Work task 1:
Under the migratory bird law text, what name may the 1998 title be cited by?
Work task 2:
List every country named in the migratory bird law text as a party to the migratory bird treaties and conventions.
Work task 3:
Carry on the migratory bird law text from the point where it stops.
----- Text block
Pub. L. 108–447, div. E, title I, §143(a), Dec. 8, 2004, 118 Stat. 3071, provided that: “This section [amending section 703 of this title and enacting provisions set out as notes under section 703 of this title] may be cited as the ‘Migratory Bird Treaty Reform Act of 2004’.”

Short Title of 1998 Amendment

Pub. L. 105–312, title I, §101, Oct. 30, 1998, 112 Stat. 2956, provided that: “This title [amending sections 704 and 707 of this title and enacting provisions set out as a note under section 704 of this title] may be cited as the ‘Migratory Bird Treaty Reform Act of 1998’.”

§711. Breeding and sale for food supply

Nothing in this subchapter shall be construed to prevent the breeding of migratory game birds on farms and preserves and the sale of birds so bred under proper regulation for the purpose of increasing the food supply.

(July 3, 1918, ch. 128, §12, 40 Stat. 757.)

§712. Treaty and convention implementing regulations; seasonal taking of migratory birds for essential needs of indigenous Alaskans to preserve and maintain stocks of the birds; protection and conservation of the birds

(1) In accordance with the various migratory bird treaties and conventions with Canada, Japan, Mexico, and the Union of Soviet Socialist Republics, the Secretary of the Interior is authorized to issue such regulations as may be necessary to assure that the taking of migratory birds and the collection of their eggs, by the indigenous inhabitants of the State of Alaska, shall be permitted for their own nutritional and other essential needs, as determined by the Secretary of the Interior, during seasons established so as to provide for the preservation and maintenance of stocks of migratory birds.
----------
----- Supplied entries
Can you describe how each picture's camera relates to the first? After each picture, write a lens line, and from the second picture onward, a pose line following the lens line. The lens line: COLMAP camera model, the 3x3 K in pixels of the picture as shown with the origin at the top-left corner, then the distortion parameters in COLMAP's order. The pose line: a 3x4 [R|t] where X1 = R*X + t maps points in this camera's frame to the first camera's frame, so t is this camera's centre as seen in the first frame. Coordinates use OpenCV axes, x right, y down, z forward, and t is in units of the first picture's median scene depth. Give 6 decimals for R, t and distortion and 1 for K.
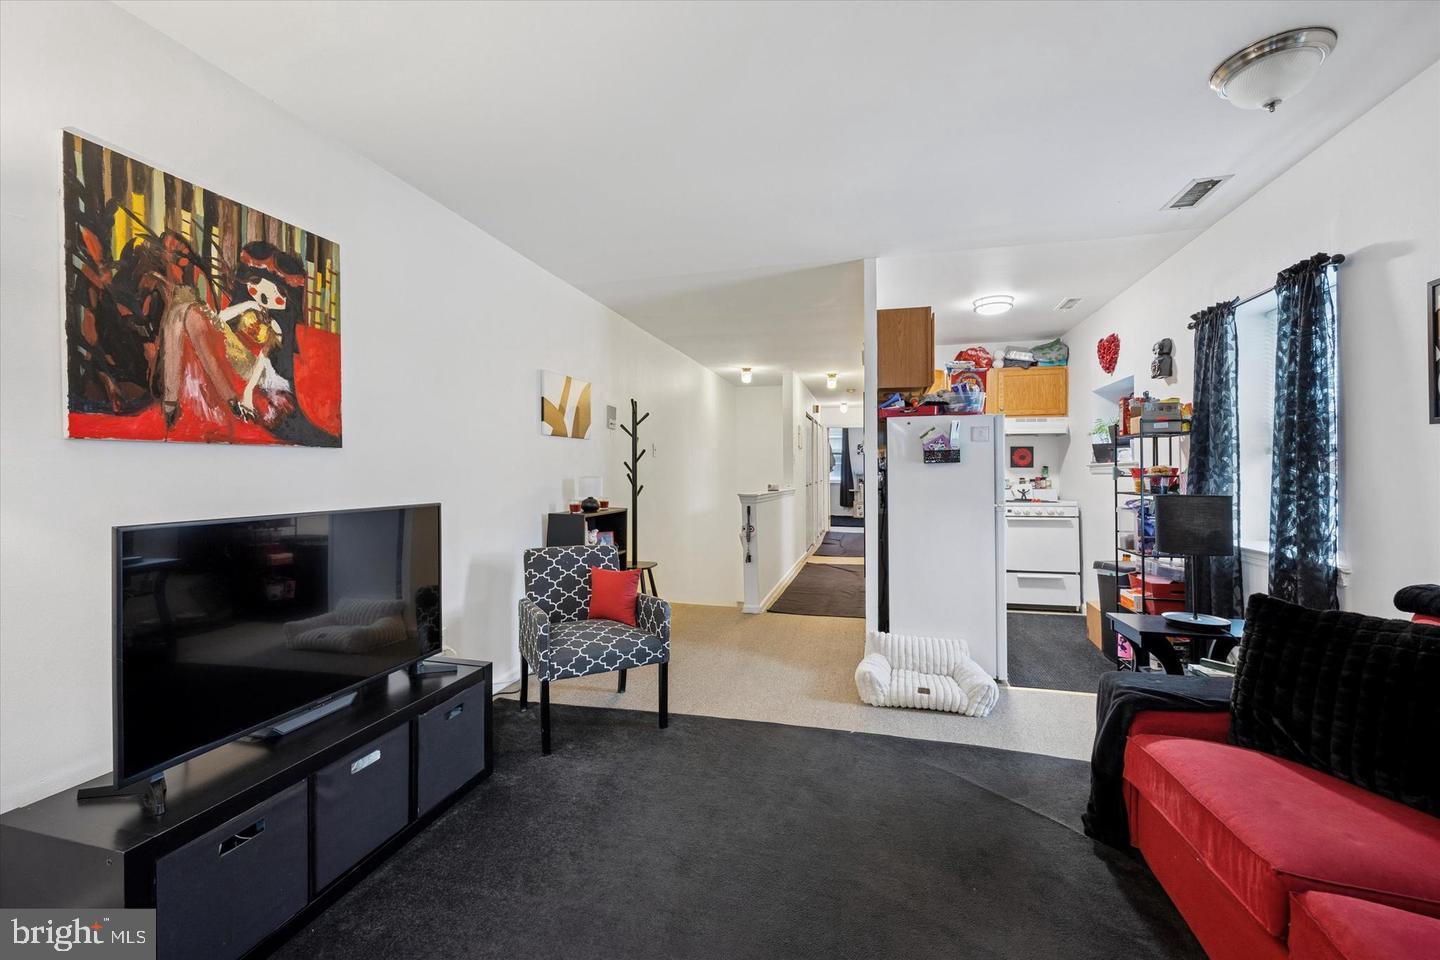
lens RADIAL K [[560.4, 0, 727.8], [0, 560.4, 469.5], [0, 0, 1]] dist [-0.001599, -0.000073]
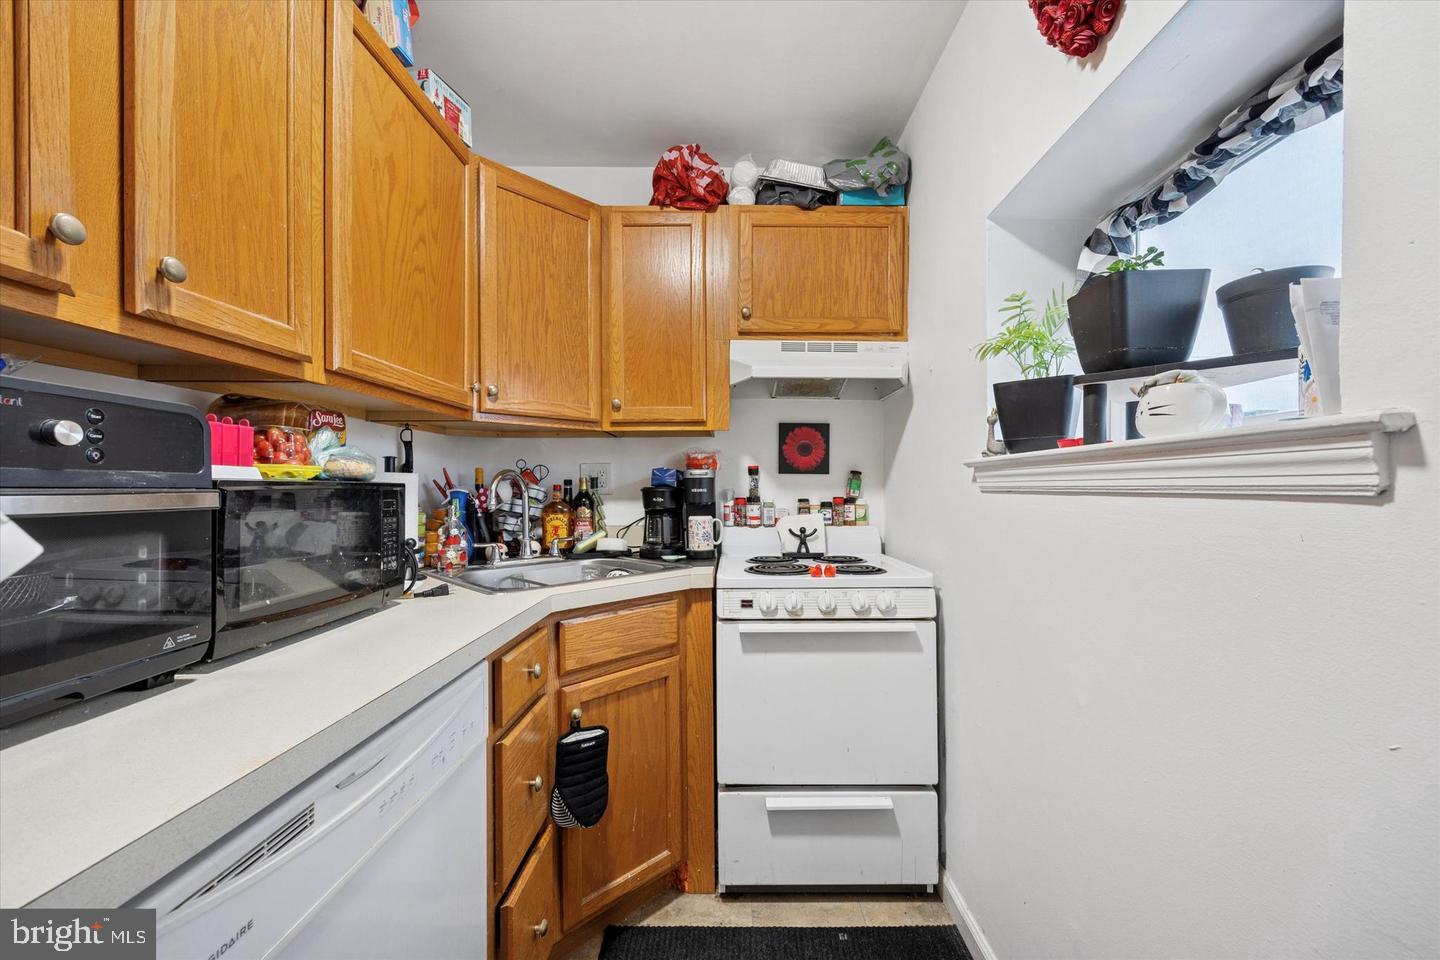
lens RADIAL K [[560.4, 0, 717.3], [0, 560.4, 485.3], [0, 0, 1]] dist [-0.001599, -0.000073]
pose [[0.970492, 0.006774, 0.241040, 0.383756], [-0.008654, 0.999940, 0.006740, 0.003052], [-0.240980, -0.008627, 0.970492, 0.648849]]
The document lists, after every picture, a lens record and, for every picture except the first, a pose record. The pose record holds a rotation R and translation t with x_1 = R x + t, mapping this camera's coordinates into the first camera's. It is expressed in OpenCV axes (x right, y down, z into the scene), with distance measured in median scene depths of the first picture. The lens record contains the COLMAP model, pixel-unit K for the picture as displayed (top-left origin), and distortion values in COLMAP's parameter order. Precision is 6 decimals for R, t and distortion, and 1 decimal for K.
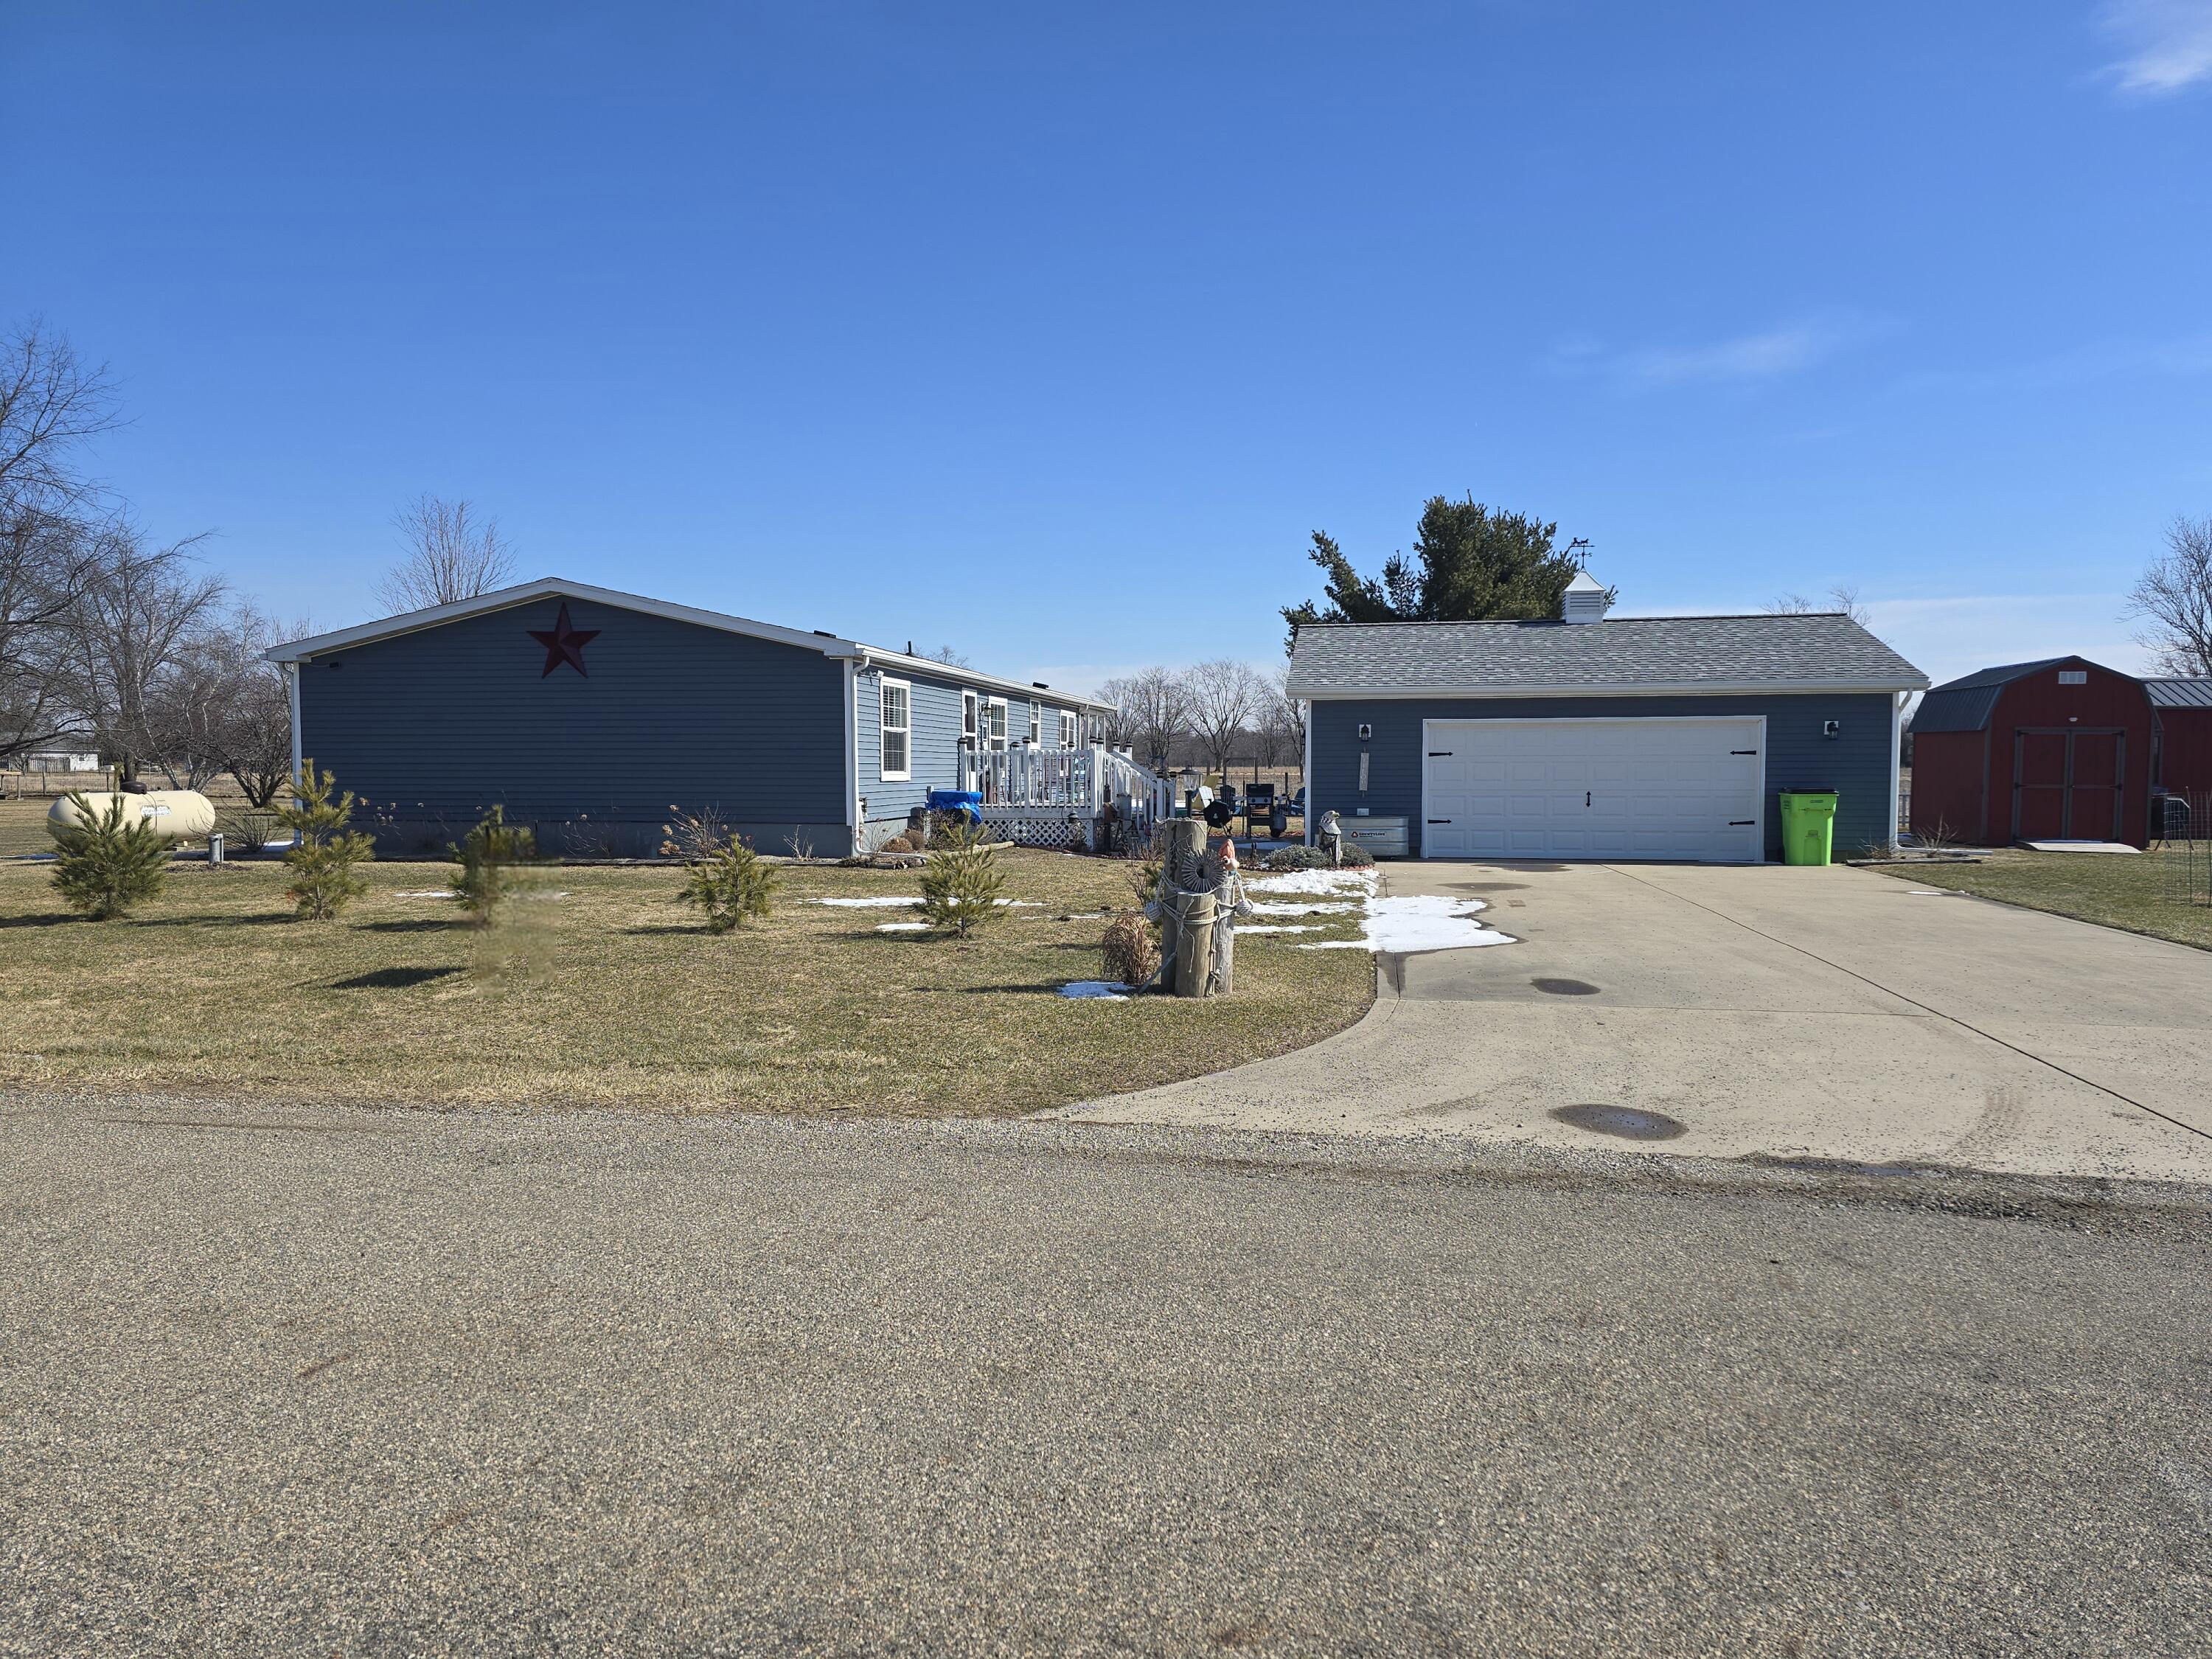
----------
Task result 1:
The "Migratory Bird Treaty Reform Act of 1998."

Task result 2:
Canada, Japan, Mexico, and the Union of Soviet Socialist Republics

Task result 3:
(2) The Secretary of the Interior is authorized to issue such regulations as may be necessary to implement the provisions of the convention between the United States and Great Britain for the protection of migratory birds concluded August 16, 1916, the convention between the United States and the United Mexican States for the protection of migratory birds and game mammals concluded February 7, 1936, the convention between the United States and the Government of Japan for the protection of migratory birds in danger of extinction, and their environment concluded March 4, 1972, and the convention between the United States and the Union of Soviet Socialist Republics for the conservation of migratory birds and their environment concluded November 19, 1976.

(Pub. L. 95–616, §3(h)(2), (3), Nov. 8, 1978, 92 Stat. 3112.)

Codification

Par. (1) of section 3(h) of Pub. L. 95–616 amended section 706 of this title. Pars. (2) and (3) of such section 3(h) were redesignated (1) and (2) for codification purposes.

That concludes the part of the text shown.